Training generalist robots demands large-scale, diverse manipulation data, yet real-world collection is prohibitively expensive, and existing simulators are often constrained by fixed asset libraries and manual heuristics. To bridge this gap, we present V-Dreamer, a fully automated framework that generates open-vocabulary, simulation-ready manipulation environments and executable expert trajectories directly from natural language instructions. V-Dreamer employs a novel generative pipeline that constructs physically grounded 3D scenes using large language models and 3D generative models, validated by geometric constraints to ensure stable, collision-free layouts. Crucially, for behavior synthesis, we leverage video generation models as rich motion priors. These visual predictions are then mapped into executable robot trajectories via a robust Sim-to-Gen visual-kinematic alignment module utilizing CoTracker3 and VGGT. This pipeline supports high visual diversity and physical fidelity without manual intervention. To evaluate the generated data, we train imitation learning policies on synthesized trajectories encompassing diverse object and environment variations. Extensive evaluations on tabletop manipulation tasks using the Piper robotic arm demonstrate that our policies robustly generalize to unseen objects in simulation and achieve effective sim-to-real transfer, successfully manipulating novel real-world objects.

Figures (6)

• Figure 1: We propose V-Dreamer, a fully automated full-cycle pipeline for instruction-driven, open-vocabulary robotic manipulation data synthesis. Given a natural language instruction (optionally with a real-scene photo), V-Dreamer generates a simulation-ready scene and an executable expert trajectory, which are then used to train a policy that can zero-shot generalize to unseen objects in simulation and transfer zero-shot to real robotic hardware.

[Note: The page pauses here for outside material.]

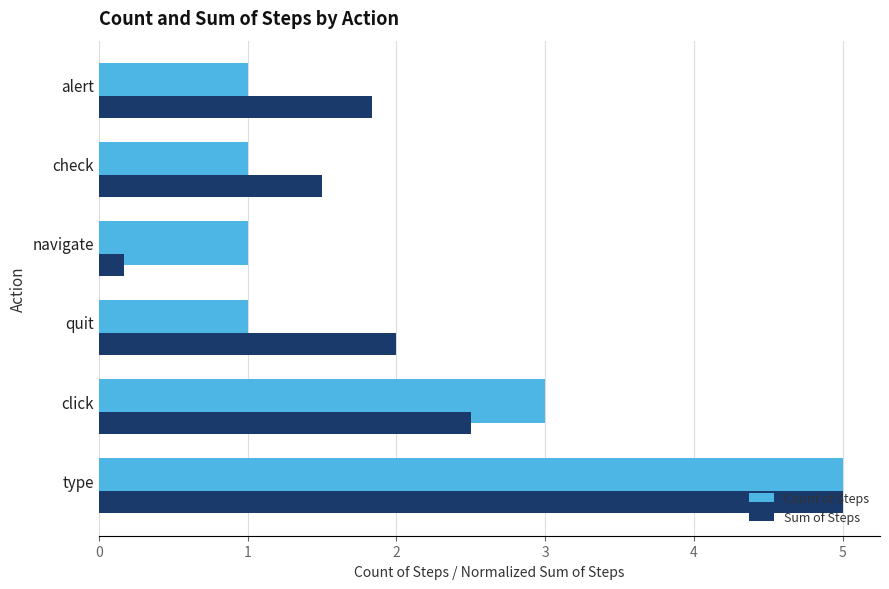

What is the total value across all series at check?

2.5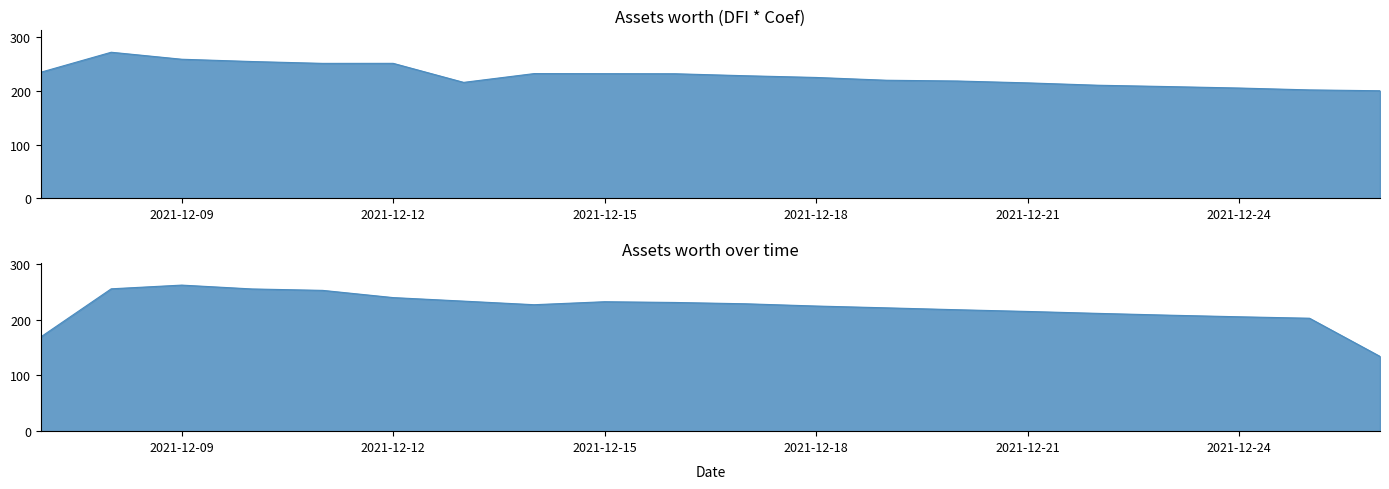

Between 2021-12-17 and 2021-12-16, which is larger?

2021-12-16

• Figure 2: Overview of the V-Dreamer Pipeline. The framework consists of three integrated stages: (1) Semantic-to-Physics Scene Synthesis. An LLM-based semantic planner decomposes prompts into asset manifests, which are then transformed into 3D meshes via generative visual synthesis and memory-efficient reconstruction before being assembled into a physics-validated layout. (2) Video-Prior-Based Trajectory Generation. Using the stabilized scene as a prior, we employ video foundation models with targeted negative prompting to dream up physically plausible manipulation motions. (3) Sim-to-Gen Alignment. Actionable 3D trajectories are extracted from the 2D pixel domain through mask-restricted tracking, metric depth estimation, and 3D motion lifting, ultimately mapping visual dreams into executable robot end-effector poses.
• Figure 3: Qualitative examples of V-Dreamer synthesized tasks of increasing difficulty. Left: Input Prompts and generated 3D scenes. Middle: Generated manipulation videos and the corresponding robot manipulation results. Right: Extracted end-effector trajectories for demonstrations.
• Figure 4: Qualitative examples of V-Dreamer synthesized scenes with varying object instances, textures, and layouts.
• Figure 5: Simulation Evaluation.(Left top) Representative synthesized training scenes with object augmentation, illustrating diverse spatial layouts used to generate demonstrations. (Left bottom) Zero-shot inference trajectory of the learned policy on an unseen mug, showing the manipulation sequence (Init $\to$ Pick $\to$ Grasp $\to$ Place). (Right) Success rate of the learned policy on 10 unseen mug instances under different training dataset sizes (500 trials each). Performance improves with increasing data scale and peaks at 2.5k synthesized demonstrations.